▶ _PROMPT_: Restate each record below word for word, skipping images.

▶ _RECORDS FOR THE TASK_:
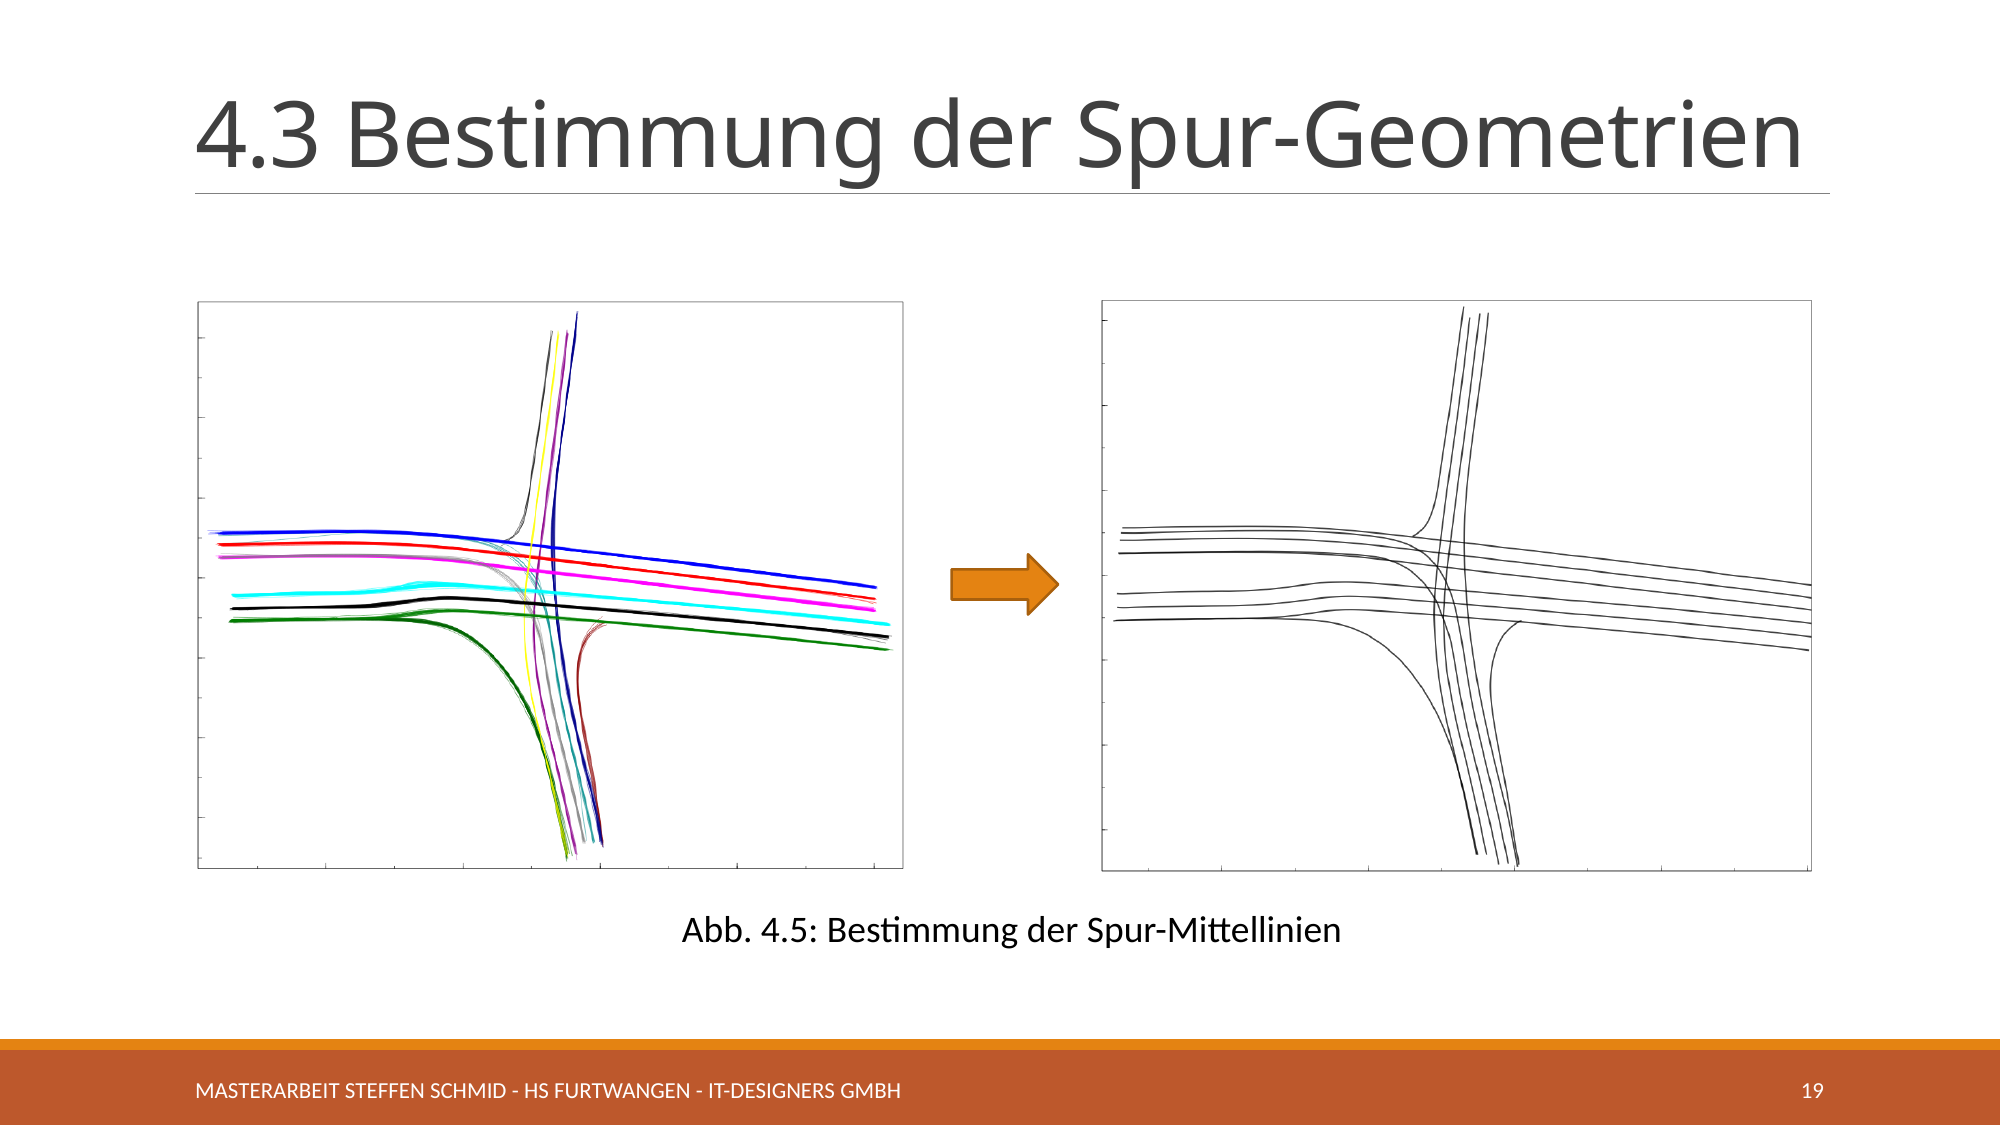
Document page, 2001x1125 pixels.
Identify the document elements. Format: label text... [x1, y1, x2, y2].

text_box Abb. 4.5: Bestimmung der Spur-Mittellinien [667, 897, 1527, 957]
slide_number 19 [1624, 1059, 1840, 1120]
footer Masterarbeit Steffen Schmid - HS Furtwangen - IT-Designers GmbH [180, 1059, 1396, 1120]
picture [1096, 295, 1815, 874]
picture [191, 295, 910, 874]
title 4.3 Bestimmung der Spur-Geometrien [180, 47, 1830, 194]
text_box [950, 553, 1060, 616]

▶ _TASK SOLUTION_:
Document page, 2001x1125 pixels.
Identify the document elements. Format: label text... [x1, y1, x2, y2].

text_box Abb. 4.5: Bestimmung der Spur-Mittellinien [667, 897, 1527, 957]
slide_number 19 [1624, 1059, 1840, 1120]
footer Masterarbeit Steffen Schmid - HS Furtwangen - IT-Designers GmbH [180, 1059, 1396, 1120]
picture [1096, 295, 1815, 874]
picture [191, 295, 910, 874]
title 4.3 Bestimmung der Spur-Geometrien [180, 47, 1830, 194]
text_box [950, 553, 1060, 616]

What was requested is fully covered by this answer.